Make your tin horizontal it’ll look just as good. Or make the bottom base a different color and overlap.


----------



## Charles Prestridge (6 mo ago)

You need to figure out how you will span across the 30 or 36 ft width of barn. You do not want support columns on interior of barn. 

Trusses are most common. You can use metal trusses or wooden. Pole barns are very common in my area. Typically span either 10’ or 12’ between trusses. 2x6’s span between trusses.

Building a pole barn is not difficult, except lifting trusses. If you do not have a way to lift trusses, then you need to rent something. Also, have to brace trusses, to keep them from falling over, until they are tied together.

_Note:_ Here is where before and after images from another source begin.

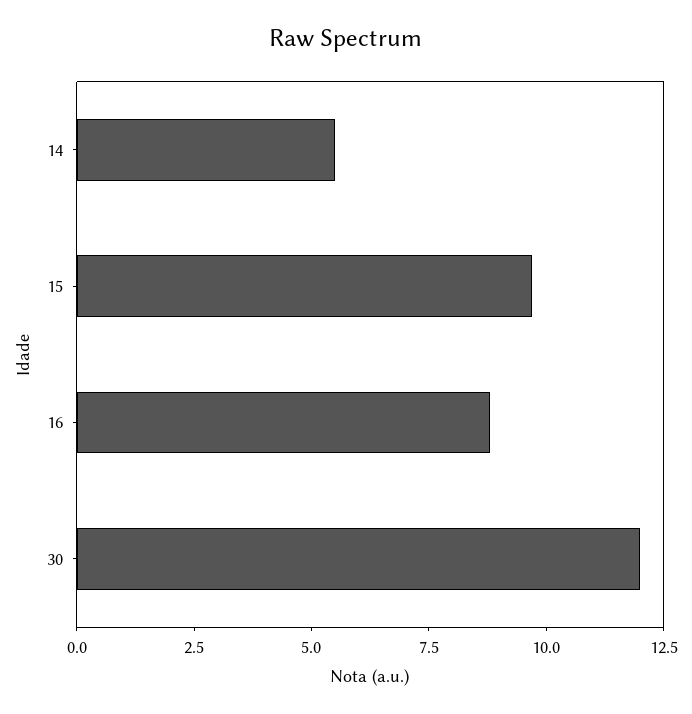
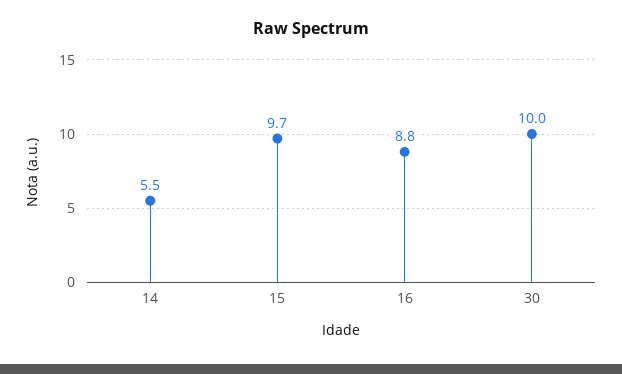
30: 12 -> 10

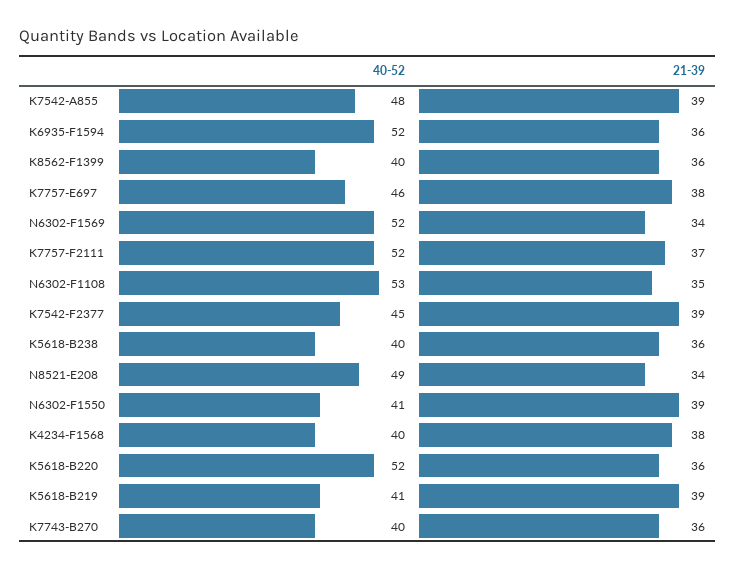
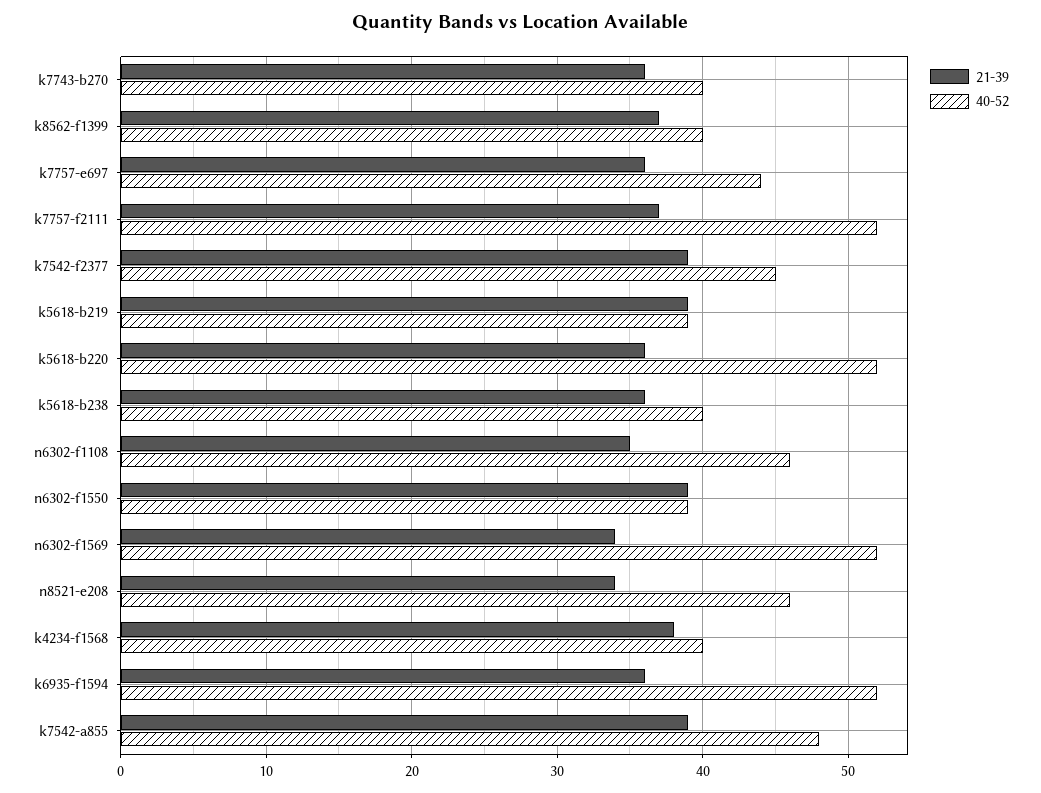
21-39, K8562-F1399: 36 -> 37
40-52, K7757-E697: 46 -> 44
21-39, K7757-E697: 38 -> 36
40-52, N6302-F1108: 53 -> 46
40-52, N8521-E208: 49 -> 46
40-52, N6302-F1550: 41 -> 39
40-52, K5618-B219: 41 -> 39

Because you want to make a clear span across the width, I do not think a slant roof makes it much easier/cheaper. 
If you are purchasing metal for the roof, get a price for 26 gauge metal. The thicker metal will hold up longer, be easier to walk on. With 28 or 29 gauge, you can only step where metal is supported underneath.


----------



## Charles Prestridge (6 mo ago)

See if you can find a truss manufacturer in your area. They will answer many of your questions. I used this company in 2019. They were fantastic. Should be similar companies in your area. 



https://jordantruss.com/


----------



## Markpnw (Dec 27, 2019)

Charles Prestridge said:


> You need to figure out how you will span across the 30 or 36 ft width of barn. You do not want support columns on interior of barn.
> 
> Trusses are most common. You can use metal trusses or wooden. Pole barns are very common in my area. Typically span either 10’ or 12’ between trusses. 2x6’s span between trusses.
> 
> ...


Trusses are a piece of cake to lift just requires two people; 4 is better but we did it just fine with two. Two extension ladders as well. Brace it all on the bottom then use 4 boat style winches and crank it up using the posts as support.


----------



## Coniberty Acres (8 mo ago)

Thank you all for the information. I will look at pricing some trusses. It looks like 30X30 would be about the size I could put in without a problem


----------



## Wandji (23 d ago)

Coniberty Acres said:


> Thinking about putting up a small barn to hold small square bales of hay. How tall do you guys recommend to build it? I have a bunch of 10’ tin but thinking 12-14’ tall walls would be better. Also do you think a 3 sided slant roof shed or a 3 sided truss style? 20’x40’ might be the size. I will have to get out and measure the spot to see what will fit in there. Also open to any pics or plans of small square bale storage ideas


How about storing them in a shipping container curtainsider ?


----------